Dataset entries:
BEGIN
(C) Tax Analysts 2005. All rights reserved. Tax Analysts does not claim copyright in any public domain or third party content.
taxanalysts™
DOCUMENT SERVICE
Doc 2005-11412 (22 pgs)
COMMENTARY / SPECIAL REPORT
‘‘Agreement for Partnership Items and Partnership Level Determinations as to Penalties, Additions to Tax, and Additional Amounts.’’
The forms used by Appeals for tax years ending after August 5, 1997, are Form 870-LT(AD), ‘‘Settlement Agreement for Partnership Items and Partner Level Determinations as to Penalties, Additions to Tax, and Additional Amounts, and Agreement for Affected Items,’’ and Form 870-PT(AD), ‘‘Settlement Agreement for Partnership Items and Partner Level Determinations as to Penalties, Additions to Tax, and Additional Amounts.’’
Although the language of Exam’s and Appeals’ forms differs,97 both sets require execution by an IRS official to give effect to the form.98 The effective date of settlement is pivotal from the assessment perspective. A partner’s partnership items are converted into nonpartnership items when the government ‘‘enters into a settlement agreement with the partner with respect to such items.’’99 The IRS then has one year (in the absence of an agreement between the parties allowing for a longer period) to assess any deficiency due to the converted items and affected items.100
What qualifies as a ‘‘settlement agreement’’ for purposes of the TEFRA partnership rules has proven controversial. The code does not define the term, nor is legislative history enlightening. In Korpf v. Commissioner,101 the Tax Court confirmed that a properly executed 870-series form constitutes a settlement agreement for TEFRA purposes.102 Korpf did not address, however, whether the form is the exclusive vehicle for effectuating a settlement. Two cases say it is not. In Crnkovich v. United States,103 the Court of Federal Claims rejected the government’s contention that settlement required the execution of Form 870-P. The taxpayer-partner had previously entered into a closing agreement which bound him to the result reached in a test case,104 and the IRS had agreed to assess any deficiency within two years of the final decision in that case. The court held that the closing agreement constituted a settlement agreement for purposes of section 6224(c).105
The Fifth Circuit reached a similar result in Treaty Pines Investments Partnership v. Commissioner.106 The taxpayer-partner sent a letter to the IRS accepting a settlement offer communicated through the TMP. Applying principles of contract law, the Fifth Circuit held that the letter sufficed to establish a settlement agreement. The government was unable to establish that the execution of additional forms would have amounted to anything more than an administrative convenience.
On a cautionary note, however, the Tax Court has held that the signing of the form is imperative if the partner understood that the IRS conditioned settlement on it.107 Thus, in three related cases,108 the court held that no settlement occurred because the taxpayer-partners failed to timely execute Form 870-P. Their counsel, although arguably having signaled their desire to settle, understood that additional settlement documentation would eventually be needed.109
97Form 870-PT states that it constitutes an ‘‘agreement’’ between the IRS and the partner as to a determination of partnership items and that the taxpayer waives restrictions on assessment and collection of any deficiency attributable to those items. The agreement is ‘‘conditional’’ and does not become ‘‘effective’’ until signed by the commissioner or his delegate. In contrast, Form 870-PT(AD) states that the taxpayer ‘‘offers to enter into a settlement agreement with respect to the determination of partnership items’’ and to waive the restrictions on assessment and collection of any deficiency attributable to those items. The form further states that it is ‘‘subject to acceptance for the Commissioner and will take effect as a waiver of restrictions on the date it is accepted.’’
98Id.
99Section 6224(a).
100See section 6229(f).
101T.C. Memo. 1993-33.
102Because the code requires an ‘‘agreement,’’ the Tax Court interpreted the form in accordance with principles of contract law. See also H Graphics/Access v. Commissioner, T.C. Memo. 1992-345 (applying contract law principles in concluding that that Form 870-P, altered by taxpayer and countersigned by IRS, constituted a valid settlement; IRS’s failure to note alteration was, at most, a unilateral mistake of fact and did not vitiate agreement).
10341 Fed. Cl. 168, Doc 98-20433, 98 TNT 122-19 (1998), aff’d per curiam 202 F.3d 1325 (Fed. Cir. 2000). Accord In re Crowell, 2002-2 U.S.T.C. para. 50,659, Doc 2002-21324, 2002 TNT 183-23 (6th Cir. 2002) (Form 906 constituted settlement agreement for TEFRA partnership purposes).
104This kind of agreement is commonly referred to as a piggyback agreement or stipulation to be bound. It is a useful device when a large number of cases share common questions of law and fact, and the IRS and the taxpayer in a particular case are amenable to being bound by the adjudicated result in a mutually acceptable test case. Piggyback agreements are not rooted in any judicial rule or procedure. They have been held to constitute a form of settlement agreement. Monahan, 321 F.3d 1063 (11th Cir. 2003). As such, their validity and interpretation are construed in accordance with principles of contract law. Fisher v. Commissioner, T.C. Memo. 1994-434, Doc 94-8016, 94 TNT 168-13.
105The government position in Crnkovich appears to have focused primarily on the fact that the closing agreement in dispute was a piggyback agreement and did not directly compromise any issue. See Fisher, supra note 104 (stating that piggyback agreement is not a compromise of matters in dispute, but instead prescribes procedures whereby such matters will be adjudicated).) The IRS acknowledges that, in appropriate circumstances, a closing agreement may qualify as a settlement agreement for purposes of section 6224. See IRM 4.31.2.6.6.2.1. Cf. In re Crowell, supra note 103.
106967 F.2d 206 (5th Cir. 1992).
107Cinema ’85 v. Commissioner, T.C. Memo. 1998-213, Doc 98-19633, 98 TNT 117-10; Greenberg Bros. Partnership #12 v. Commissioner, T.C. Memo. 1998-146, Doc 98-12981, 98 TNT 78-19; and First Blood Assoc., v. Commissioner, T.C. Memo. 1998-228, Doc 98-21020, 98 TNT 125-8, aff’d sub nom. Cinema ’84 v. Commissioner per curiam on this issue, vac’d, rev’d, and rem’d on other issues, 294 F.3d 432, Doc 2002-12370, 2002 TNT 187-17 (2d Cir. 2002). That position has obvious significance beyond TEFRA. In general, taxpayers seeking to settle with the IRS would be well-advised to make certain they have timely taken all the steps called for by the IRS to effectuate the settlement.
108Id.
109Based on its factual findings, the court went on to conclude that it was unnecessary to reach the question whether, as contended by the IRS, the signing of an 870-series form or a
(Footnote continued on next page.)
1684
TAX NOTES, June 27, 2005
END
Each entry shown above should be copied out exactly.

Exercise answer.
(C) Tax Analysts 2005. All rights reserved. Tax Analysts does not claim copyright in any public domain or third party content.
taxanalysts™
DOCUMENT SERVICE
Doc 2005-11412 (22 pgs)
COMMENTARY / SPECIAL REPORT
‘‘Agreement for Partnership Items and Partnership Level Determinations as to Penalties, Additions to Tax, and Additional Amounts.’’
The forms used by Appeals for tax years ending after August 5, 1997, are Form 870-LT(AD), ‘‘Settlement Agreement for Partnership Items and Partner Level Determinations as to Penalties, Additions to Tax, and Additional Amounts, and Agreement for Affected Items,’’ and Form 870-PT(AD), ‘‘Settlement Agreement for Partnership Items and Partner Level Determinations as to Penalties, Additions to Tax, and Additional Amounts.’’
Although the language of Exam’s and Appeals’ forms differs,97 both sets require execution by an IRS official to give effect to the form.98 The effective date of settlement is pivotal from the assessment perspective. A partner’s partnership items are converted into nonpartnership items when the government ‘‘enters into a settlement agreement with the partner with respect to such items.’’99 The IRS then has one year (in the absence of an agreement between the parties allowing for a longer period) to assess any deficiency due to the converted items and affected items.100
What qualifies as a ‘‘settlement agreement’’ for purposes of the TEFRA partnership rules has proven controversial. The code does not define the term, nor is legislative history enlightening. In Korpf v. Commissioner,101 the Tax Court confirmed that a properly executed 870-series form constitutes a settlement agreement for TEFRA purposes.102 Korpf did not address, however, whether the form is the exclusive vehicle for effectuating a settlement. Two cases say it is not. In Crnkovich v. United States,103 the Court of Federal Claims rejected the government’s contention that settlement required the execution of Form 870-P. The taxpayer-partner had previously entered into a closing agreement which bound him to the result reached in a test case,104 and the IRS had agreed to assess any deficiency within two years of the final decision in that case. The court held that the closing agreement constituted a settlement agreement for purposes of section 6224(c).105
The Fifth Circuit reached a similar result in Treaty Pines Investments Partnership v. Commissioner.106 The taxpayer-partner sent a letter to the IRS accepting a settlement offer communicated through the TMP. Applying principles of contract law, the Fifth Circuit held that the letter sufficed to establish a settlement agreement. The government was unable to establish that the execution of additional forms would have amounted to anything more than an administrative convenience.
On a cautionary note, however, the Tax Court has held that the signing of the form is imperative if the partner understood that the IRS conditioned settlement on it.107 Thus, in three related cases,108 the court held that no settlement occurred because the taxpayer-partners failed to timely execute Form 870-P. Their counsel, although arguably having signaled their desire to settle, understood that additional settlement documentation would eventually be needed.109
97Form 870-PT states that it constitutes an ‘‘agreement’’ between the IRS and the partner as to a determination of partnership items and that the taxpayer waives restrictions on assessment and collection of any deficiency attributable to those items. The agreement is ‘‘conditional’’ and does not become ‘‘effective’’ until signed by the commissioner or his delegate. In contrast, Form 870-PT(AD) states that the taxpayer ‘‘offers to enter into a settlement agreement with respect to the determination of partnership items’’ and to waive the restrictions on assessment and collection of any deficiency attributable to those items. The form further states that it is ‘‘subject to acceptance for the Commissioner and will take effect as a waiver of restrictions on the date it is accepted.’’
98Id.
99Section 6224(a).
100See section 6229(f).
101T.C. Memo. 1993-33.
102Because the code requires an ‘‘agreement,’’ the Tax Court interpreted the form in accordance with principles of contract law. See also H Graphics/Access v. Commissioner, T.C. Memo. 1992-345 (applying contract law principles in concluding that that Form 870-P, altered by taxpayer and countersigned by IRS, constituted a valid settlement; IRS’s failure to note alteration was, at most, a unilateral mistake of fact and did not vitiate agreement).
10341 Fed. Cl. 168, Doc 98-20433, 98 TNT 122-19 (1998), aff’d per curiam 202 F.3d 1325 (Fed. Cir. 2000). Accord In re Crowell, 2002-2 U.S.T.C. para. 50,659, Doc 2002-21324, 2002 TNT 183-23 (6th Cir. 2002) (Form 906 constituted settlement agreement for TEFRA partnership purposes).
104This kind of agreement is commonly referred to as a piggyback agreement or stipulation to be bound. It is a useful device when a large number of cases share common questions of law and fact, and the IRS and the taxpayer in a particular case are amenable to being bound by the adjudicated result in a mutually acceptable test case. Piggyback agreements are not rooted in any judicial rule or procedure. They have been held to constitute a form of settlement agreement. Monahan, 321 F.3d 1063 (11th Cir. 2003). As such, their validity and interpretation are construed in accordance with principles of contract law. Fisher v. Commissioner, T.C. Memo. 1994-434, Doc 94-8016, 94 TNT 168-13.
105The government position in Crnkovich appears to have focused primarily on the fact that the closing agreement in dispute was a piggyback agreement and did not directly compromise any issue. See Fisher, supra note 104 (stating that piggyback agreement is not a compromise of matters in dispute, but instead prescribes procedures whereby such matters will be adjudicated).) The IRS acknowledges that, in appropriate circumstances, a closing agreement may qualify as a settlement agreement for purposes of section 6224. See IRM 4.31.2.6.6.2.1. Cf. In re Crowell, supra note 103.
106967 F.2d 206 (5th Cir. 1992).
107Cinema ’85 v. Commissioner, T.C. Memo. 1998-213, Doc 98-19633, 98 TNT 117-10; Greenberg Bros. Partnership #12 v. Commissioner, T.C. Memo. 1998-146, Doc 98-12981, 98 TNT 78-19; and First Blood Assoc., v. Commissioner, T.C. Memo. 1998-228, Doc 98-21020, 98 TNT 125-8, aff’d sub nom. Cinema ’84 v. Commissioner per curiam on this issue, vac’d, rev’d, and rem’d on other issues, 294 F.3d 432, Doc 2002-12370, 2002 TNT 187-17 (2d Cir. 2002). That position has obvious significance beyond TEFRA. In general, taxpayers seeking to settle with the IRS would be well-advised to make certain they have timely taken all the steps called for by the IRS to effectuate the settlement.
108Id.
109Based on its factual findings, the court went on to conclude that it was unnecessary to reach the question whether, as contended by the IRS, the signing of an 870-series form or a
(Footnote continued on next page.)
1684
TAX NOTES, June 27, 2005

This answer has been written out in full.